*** Opening STUDY MATERIAL ***
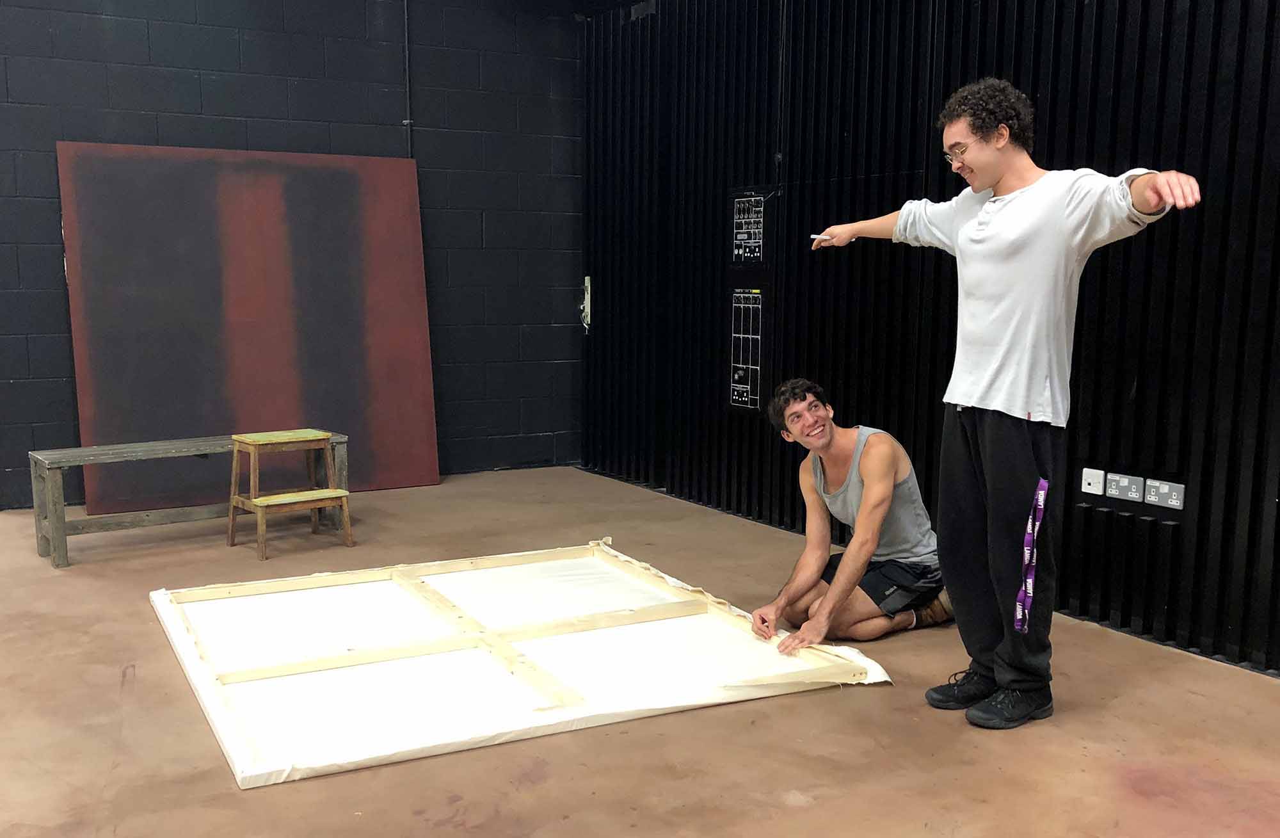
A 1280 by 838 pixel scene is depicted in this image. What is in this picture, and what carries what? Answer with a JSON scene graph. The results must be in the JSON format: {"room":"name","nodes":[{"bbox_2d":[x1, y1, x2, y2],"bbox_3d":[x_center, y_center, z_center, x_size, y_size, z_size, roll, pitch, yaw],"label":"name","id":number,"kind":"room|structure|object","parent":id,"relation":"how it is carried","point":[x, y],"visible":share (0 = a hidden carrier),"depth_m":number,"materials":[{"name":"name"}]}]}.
{"room":"workshop","nodes":[
{"label":"workshop","id":0,"kind":"room"},
{"bbox_2d":[0,0,583,510],"bbox_3d":[-2.900,-1.049,6.023,5.741,3.123,0.182,-4,9,-30],"label":"block wall","id":1,"kind":"structure","parent":0,"point":[211,83],"depth_m":6.68,"materials":[{"name":"black paint"}]},
{"bbox_2d":[401,0,413,158],"bbox_3d":[-1.314,-1.918,6.776,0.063,1.339,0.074,-4,9,-30],"label":"conduit pipe","id":2,"kind":"object","parent":1,"relation":"attached to","point":[408,120],"visible":0.73,"depth_m":6.77,"materials":[{"name":"metal"}]},
{"bbox_2d":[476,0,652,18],"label":"ceiling","id":3,"kind":"structure","parent":0,"point":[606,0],"depth_m":7.02,"materials":[{"name":"black paint"}]},
{"bbox_2d":[0,465,1279,837],"bbox_3d":[-0.733,0.953,2.700,6.170,0.124,7.533,-4,9,-30],"label":"floor","id":4,"kind":"structure","parent":0,"point":[811,811],"depth_m":3.27,"materials":[{"name":"brown concrete"}]},
{"bbox_2d":[30,430,349,565],"bbox_3d":[-2.046,0.340,5.585,1.288,0.440,0.376,-4,9,-30],"label":"wooden bench","id":5,"kind":"object","parent":4,"relation":"on","point":[63,550],"visible":0.71,"depth_m":5.38,"materials":[{"name":"wood"}]},
{"bbox_2d":[60,142,442,517],"bbox_3d":[-2.044,-0.491,6.492,1.822,1.915,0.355,-4,9,-30],"label":"red panel","id":6,"kind":"object","parent":4,"relation":"on","point":[391,163],"visible":0.88,"depth_m":6.42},
{"bbox_2d":[227,428,352,559],"bbox_3d":[-1.582,0.332,5.422,0.430,0.499,0.410,-6,10,-41],"label":"wooden stool","id":7,"kind":"object","parent":4,"relation":"on","point":[290,500],"visible":0.99,"depth_m":5.39,"materials":[{"name":"brown wood"}]},
{"bbox_2d":[147,538,896,788],"bbox_3d":[-0.479,0.705,4.075,2.096,0.111,1.819,-4,9,-30],"label":"frame","id":8,"kind":"object","parent":4,"relation":"on","point":[675,592],"visible":0.94,"depth_m":3.80,"materials":[{"name":"beige wood"}]},
{"bbox_2d":[750,379,947,650],"bbox_3d":[0.746,0.325,4.140,0.684,0.882,0.584,-4,9,-30],"label":"man","id":9,"kind":"object","parent":4,"relation":"on","point":[886,484],"visible":0.98,"depth_m":4.03},
{"bbox_2d":[793,78,1201,730],"bbox_3d":[0.978,-0.058,3.421,0.502,1.697,1.050,-4,9,-30],"label":"man","id":10,"kind":"object","parent":4,"relation":"on","point":[982,160],"visible":0.99,"depth_m":3.25},
{"bbox_2d":[809,232,833,240],"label":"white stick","id":11,"kind":"object","parent":10,"relation":"in","point":[811,235],"visible":0.81,"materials":[{"name":"white"}]},
{"bbox_2d":[1014,478,1048,632],"bbox_3d":[1.103,0.393,3.378,0.112,0.345,0.062,-4,9,-30],"label":"strip","id":12,"kind":"object","parent":10,"relation":"attached to","point":[1029,539],"visible":0.91,"depth_m":3.38,"materials":[{"name":"purple fabric"}]},
{"bbox_2d":[576,0,1279,677],"bbox_3d":[1.777,-0.719,3.960,0.198,3.047,7.596,-4,9,-30],"label":"slatted wall","id":13,"kind":"structure","parent":0,"point":[1016,63],"depth_m":4.69,"materials":[{"name":"black"}]},
{"bbox_2d":[580,275,591,331],"bbox_3d":[-0.341,-0.718,7.589,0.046,0.353,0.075,-4,9,-30],"label":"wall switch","id":14,"kind":"object","parent":13,"relation":"attached to","point":[586,278],"visible":0.91,"depth_m":7.59,"materials":[{"name":"white plastic"}]},
{"bbox_2d":[728,286,764,410],"bbox_3d":[0.532,-0.353,6.002,0.017,0.590,0.273,-4,9,-30],"label":"panel","id":15,"kind":"object","parent":13,"relation":"attached to","point":[749,367],"visible":0.98,"depth_m":6.01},
{"bbox_2d":[730,190,769,270],"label":"control panel","id":16,"kind":"object","parent":13,"relation":"attached to","point":[742,250],"visible":0.99,"depth_m":5.97,"materials":[{"name":"black"}]},
{"bbox_2d":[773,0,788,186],"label":"conduit","id":17,"kind":"object","parent":13,"relation":"attached to","point":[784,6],"visible":0.94,"depth_m":5.70,"materials":[{"name":"black plastic"}]},
{"bbox_2d":[1080,466,1105,496],"bbox_3d":[1.591,0.220,4.226,0.015,0.089,0.076,-4,9,-30],"label":"wall socket","id":18,"kind":"object","parent":13,"relation":"attached to","point":[1098,489],"visible":0.99,"depth_m":4.22,"materials":[{"name":"white"}]},
{"bbox_2d":[1103,471,1146,502],"bbox_3d":[1.654,0.234,4.111,0.014,0.087,0.133,-4,9,-30],"label":"power socket","id":19,"kind":"object","parent":13,"relation":"attached to","point":[1118,489],"visible":0.99,"depth_m":4.11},
{"bbox_2d":[1143,478,1185,509],"bbox_3d":[1.726,0.251,3.967,0.013,0.085,0.140,-4,9,-30],"label":"power socket","id":20,"kind":"object","parent":13,"relation":"attached to","point":[1165,487],"visible":0.99,"depth_m":3.96,"materials":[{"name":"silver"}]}
]}

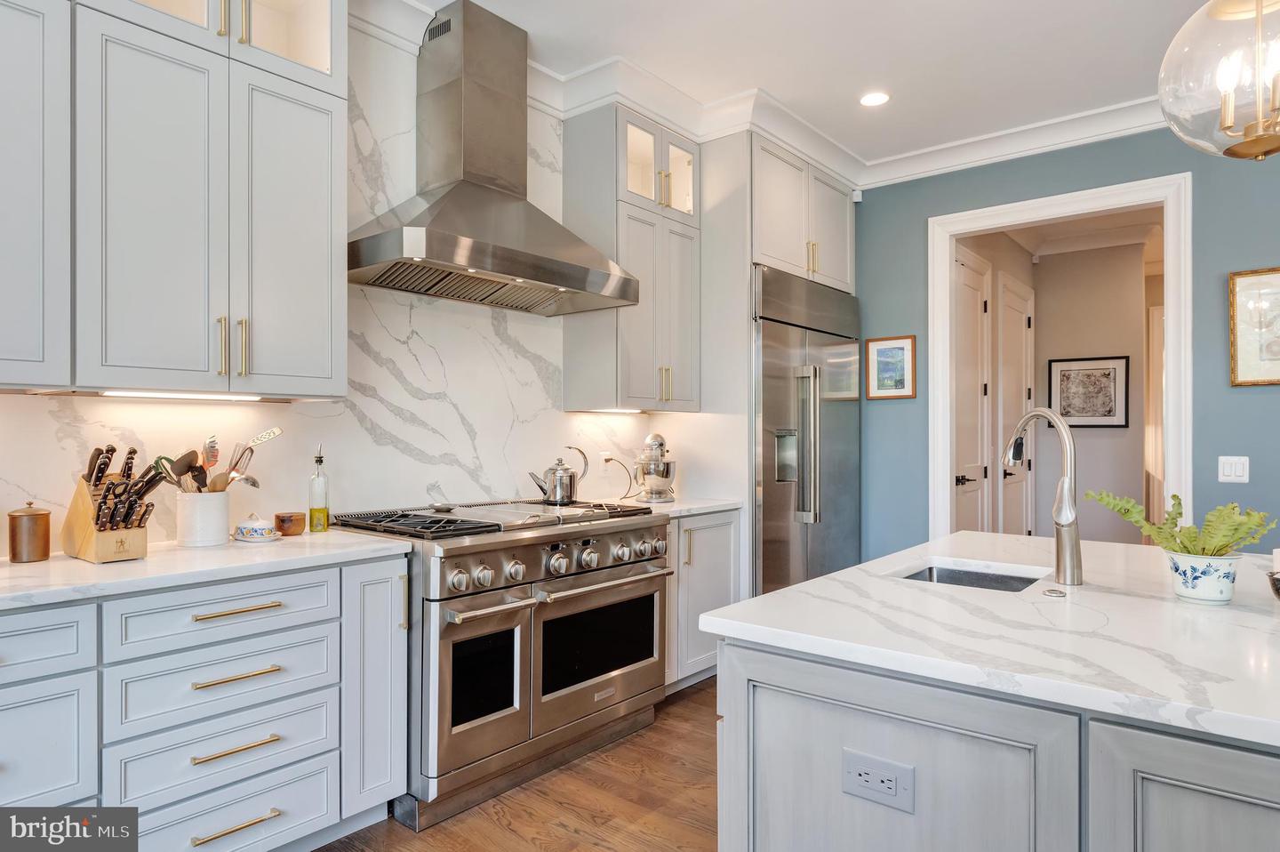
*** Closing STUDY MATERIAL ***
[TASK DESCRIPTION]
Please hand back every entry above exactly, with no images in the copy.

[SOLUTION]
A 1280 by 838 pixel scene is depicted in this image. What is in this picture, and what carries what? Answer with a JSON scene graph. The results must be in the JSON format: {"room":"name","nodes":[{"bbox_2d":[x1, y1, x2, y2],"bbox_3d":[x_center, y_center, z_center, x_size, y_size, z_size, roll, pitch, yaw],"label":"name","id":number,"kind":"room|structure|object","parent":id,"relation":"how it is carried","point":[x, y],"visible":share (0 = a hidden carrier),"depth_m":number,"materials":[{"name":"name"}]}]}.
{"room":"workshop","nodes":[
{"label":"workshop","id":0,"kind":"room"},
{"bbox_2d":[0,0,583,510],"bbox_3d":[-2.900,-1.049,6.023,5.741,3.123,0.182,-4,9,-30],"label":"block wall","id":1,"kind":"structure","parent":0,"point":[211,83],"depth_m":6.68,"materials":[{"name":"black paint"}]},
{"bbox_2d":[401,0,413,158],"bbox_3d":[-1.314,-1.918,6.776,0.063,1.339,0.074,-4,9,-30],"label":"conduit pipe","id":2,"kind":"object","parent":1,"relation":"attached to","point":[408,120],"visible":0.73,"depth_m":6.77,"materials":[{"name":"metal"}]},
{"bbox_2d":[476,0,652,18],"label":"ceiling","id":3,"kind":"structure","parent":0,"point":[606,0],"depth_m":7.02,"materials":[{"name":"black paint"}]},
{"bbox_2d":[0,465,1279,837],"bbox_3d":[-0.733,0.953,2.700,6.170,0.124,7.533,-4,9,-30],"label":"floor","id":4,"kind":"structure","parent":0,"point":[811,811],"depth_m":3.27,"materials":[{"name":"brown concrete"}]},
{"bbox_2d":[30,430,349,565],"bbox_3d":[-2.046,0.340,5.585,1.288,0.440,0.376,-4,9,-30],"label":"wooden bench","id":5,"kind":"object","parent":4,"relation":"on","point":[63,550],"visible":0.71,"depth_m":5.38,"materials":[{"name":"wood"}]},
{"bbox_2d":[60,142,442,517],"bbox_3d":[-2.044,-0.491,6.492,1.822,1.915,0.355,-4,9,-30],"label":"red panel","id":6,"kind":"object","parent":4,"relation":"on","point":[391,163],"visible":0.88,"depth_m":6.42},
{"bbox_2d":[227,428,352,559],"bbox_3d":[-1.582,0.332,5.422,0.430,0.499,0.410,-6,10,-41],"label":"wooden stool","id":7,"kind":"object","parent":4,"relation":"on","point":[290,500],"visible":0.99,"depth_m":5.39,"materials":[{"name":"brown wood"}]},
{"bbox_2d":[147,538,896,788],"bbox_3d":[-0.479,0.705,4.075,2.096,0.111,1.819,-4,9,-30],"label":"frame","id":8,"kind":"object","parent":4,"relation":"on","point":[675,592],"visible":0.94,"depth_m":3.80,"materials":[{"name":"beige wood"}]},
{"bbox_2d":[750,379,947,650],"bbox_3d":[0.746,0.325,4.140,0.684,0.882,0.584,-4,9,-30],"label":"man","id":9,"kind":"object","parent":4,"relation":"on","point":[886,484],"visible":0.98,"depth_m":4.03},
{"bbox_2d":[793,78,1201,730],"bbox_3d":[0.978,-0.058,3.421,0.502,1.697,1.050,-4,9,-30],"label":"man","id":10,"kind":"object","parent":4,"relation":"on","point":[982,160],"visible":0.99,"depth_m":3.25},
{"bbox_2d":[809,232,833,240],"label":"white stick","id":11,"kind":"object","parent":10,"relation":"in","point":[811,235],"visible":0.81,"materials":[{"name":"white"}]},
{"bbox_2d":[1014,478,1048,632],"bbox_3d":[1.103,0.393,3.378,0.112,0.345,0.062,-4,9,-30],"label":"strip","id":12,"kind":"object","parent":10,"relation":"attached to","point":[1029,539],"visible":0.91,"depth_m":3.38,"materials":[{"name":"purple fabric"}]},
{"bbox_2d":[576,0,1279,677],"bbox_3d":[1.777,-0.719,3.960,0.198,3.047,7.596,-4,9,-30],"label":"slatted wall","id":13,"kind":"structure","parent":0,"point":[1016,63],"depth_m":4.69,"materials":[{"name":"black"}]},
{"bbox_2d":[580,275,591,331],"bbox_3d":[-0.341,-0.718,7.589,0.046,0.353,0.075,-4,9,-30],"label":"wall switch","id":14,"kind":"object","parent":13,"relation":"attached to","point":[586,278],"visible":0.91,"depth_m":7.59,"materials":[{"name":"white plastic"}]},
{"bbox_2d":[728,286,764,410],"bbox_3d":[0.532,-0.353,6.002,0.017,0.590,0.273,-4,9,-30],"label":"panel","id":15,"kind":"object","parent":13,"relation":"attached to","point":[749,367],"visible":0.98,"depth_m":6.01},
{"bbox_2d":[730,190,769,270],"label":"control panel","id":16,"kind":"object","parent":13,"relation":"attached to","point":[742,250],"visible":0.99,"depth_m":5.97,"materials":[{"name":"black"}]},
{"bbox_2d":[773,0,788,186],"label":"conduit","id":17,"kind":"object","parent":13,"relation":"attached to","point":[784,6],"visible":0.94,"depth_m":5.70,"materials":[{"name":"black plastic"}]},
{"bbox_2d":[1080,466,1105,496],"bbox_3d":[1.591,0.220,4.226,0.015,0.089,0.076,-4,9,-30],"label":"wall socket","id":18,"kind":"object","parent":13,"relation":"attached to","point":[1098,489],"visible":0.99,"depth_m":4.22,"materials":[{"name":"white"}]},
{"bbox_2d":[1103,471,1146,502],"bbox_3d":[1.654,0.234,4.111,0.014,0.087,0.133,-4,9,-30],"label":"power socket","id":19,"kind":"object","parent":13,"relation":"attached to","point":[1118,489],"visible":0.99,"depth_m":4.11},
{"bbox_2d":[1143,478,1185,509],"bbox_3d":[1.726,0.251,3.967,0.013,0.085,0.140,-4,9,-30],"label":"power socket","id":20,"kind":"object","parent":13,"relation":"attached to","point":[1165,487],"visible":0.99,"depth_m":3.96,"materials":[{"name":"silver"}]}
]}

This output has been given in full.